Nelson's research has focused on the development of detailed physical descriptions of novel nanostructured or disordered (organic electronic) materials, the quantitative validation of model results against experimental data, and above all, the application of physical science to address the challenges in energy supply, in particular, in the area of photovoltaic energy conversion. Her work on the functional understanding of organic photovoltaic materials and devices has been her focus since 2000.

Nelson is ranked by the Institute for Scientific Information as one of the top 100 materials scientists in the world on the basis of the impact (citations per paper) of her journal papers published between 2000 and 2010.

In 2013 Nelson joined Welsh Government's Sêr Cymru programme, a £50 million initiative to enhance solar research capability in Wales. Alongside her chair at Imperial, Nelson is Sêr Cymru Joint Chair and Professor of Physics at SPECIFIC, Swansea University.
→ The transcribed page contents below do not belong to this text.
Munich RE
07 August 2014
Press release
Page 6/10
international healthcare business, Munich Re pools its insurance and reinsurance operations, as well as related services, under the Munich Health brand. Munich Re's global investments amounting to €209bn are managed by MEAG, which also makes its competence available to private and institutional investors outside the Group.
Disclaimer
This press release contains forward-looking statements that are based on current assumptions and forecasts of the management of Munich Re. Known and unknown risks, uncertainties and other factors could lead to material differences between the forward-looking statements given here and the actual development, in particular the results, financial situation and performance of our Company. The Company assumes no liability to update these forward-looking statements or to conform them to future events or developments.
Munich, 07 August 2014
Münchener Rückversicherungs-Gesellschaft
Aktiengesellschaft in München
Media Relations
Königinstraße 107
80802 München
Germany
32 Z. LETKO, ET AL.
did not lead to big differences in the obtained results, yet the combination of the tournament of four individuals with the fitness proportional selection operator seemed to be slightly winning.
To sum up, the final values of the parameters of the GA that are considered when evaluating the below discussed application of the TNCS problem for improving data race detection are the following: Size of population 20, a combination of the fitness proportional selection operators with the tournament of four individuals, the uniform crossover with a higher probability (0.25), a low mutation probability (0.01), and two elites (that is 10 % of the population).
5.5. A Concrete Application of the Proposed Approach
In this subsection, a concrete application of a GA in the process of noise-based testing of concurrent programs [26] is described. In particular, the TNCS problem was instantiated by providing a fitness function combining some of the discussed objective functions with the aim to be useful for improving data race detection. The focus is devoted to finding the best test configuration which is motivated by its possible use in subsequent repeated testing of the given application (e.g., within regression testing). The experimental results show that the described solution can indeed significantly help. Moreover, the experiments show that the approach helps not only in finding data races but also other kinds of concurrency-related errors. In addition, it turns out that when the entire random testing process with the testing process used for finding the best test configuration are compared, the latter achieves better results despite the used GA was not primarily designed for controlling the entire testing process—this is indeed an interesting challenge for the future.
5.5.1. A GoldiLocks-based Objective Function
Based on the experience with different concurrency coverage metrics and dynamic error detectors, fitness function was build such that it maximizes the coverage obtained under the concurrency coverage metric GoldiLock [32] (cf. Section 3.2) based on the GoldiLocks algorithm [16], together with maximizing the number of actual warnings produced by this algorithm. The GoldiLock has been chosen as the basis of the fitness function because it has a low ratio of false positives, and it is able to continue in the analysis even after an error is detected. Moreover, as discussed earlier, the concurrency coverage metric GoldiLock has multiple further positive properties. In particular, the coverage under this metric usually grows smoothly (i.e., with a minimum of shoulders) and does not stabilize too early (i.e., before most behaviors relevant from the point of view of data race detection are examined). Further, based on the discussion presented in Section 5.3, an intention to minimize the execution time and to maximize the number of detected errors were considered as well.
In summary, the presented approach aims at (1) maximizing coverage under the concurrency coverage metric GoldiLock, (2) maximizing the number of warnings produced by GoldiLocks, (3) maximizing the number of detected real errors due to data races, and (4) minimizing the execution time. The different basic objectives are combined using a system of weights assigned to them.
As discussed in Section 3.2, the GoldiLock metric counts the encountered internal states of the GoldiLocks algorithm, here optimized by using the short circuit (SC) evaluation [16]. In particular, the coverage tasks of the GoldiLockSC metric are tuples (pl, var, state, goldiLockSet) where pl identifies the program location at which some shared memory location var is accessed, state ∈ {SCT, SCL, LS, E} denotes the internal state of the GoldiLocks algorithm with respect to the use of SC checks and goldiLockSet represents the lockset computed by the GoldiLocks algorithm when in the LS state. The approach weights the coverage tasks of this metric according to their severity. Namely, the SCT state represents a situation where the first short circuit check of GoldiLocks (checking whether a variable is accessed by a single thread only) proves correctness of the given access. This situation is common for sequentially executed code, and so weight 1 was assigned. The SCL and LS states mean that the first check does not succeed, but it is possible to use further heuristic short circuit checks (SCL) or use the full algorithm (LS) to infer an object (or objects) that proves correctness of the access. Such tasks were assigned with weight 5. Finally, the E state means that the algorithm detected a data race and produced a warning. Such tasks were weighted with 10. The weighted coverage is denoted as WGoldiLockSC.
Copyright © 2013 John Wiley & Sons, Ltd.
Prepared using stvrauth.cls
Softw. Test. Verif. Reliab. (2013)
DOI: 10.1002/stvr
SPECIFIC is located at the Innovation and Knowledge Centre at Baglan Energy Park, and the initiative is widely celebrated as a beacon for progress in Welsh science.

===Awards and honours===
Nelson was elected a Fellow of the Royal Society (FRS) in 2014. Her nomination reads:

Nelson has also been awarded a Greenpeace Research Fellowship 1989–1992 and 1996–1997, an Engineering and Physical Sciences Research Council (EPSRC) Advanced Research Fellowship 1997–2003, Institute of Physics James Joule Medal and Prize in 2009, Armourers and Brasiers' Company Prize (2012), and an Industry Fellowship from the Royal Society, 2010 – 2013. In 2016 Nelson won the Institute of Physics Faraday Medal and Prize, for "pioneering advances in the science of nanostructured and molecular semiconductor materials". In 2017 she won the Imperial College Union Student Choice Award for Best Supervision, with students nominating her for her outstanding commitment to their scientific careers: "I came to Jenny at a time when my faith in myself and the scientific process was at all time low. She believed in me when I didn't".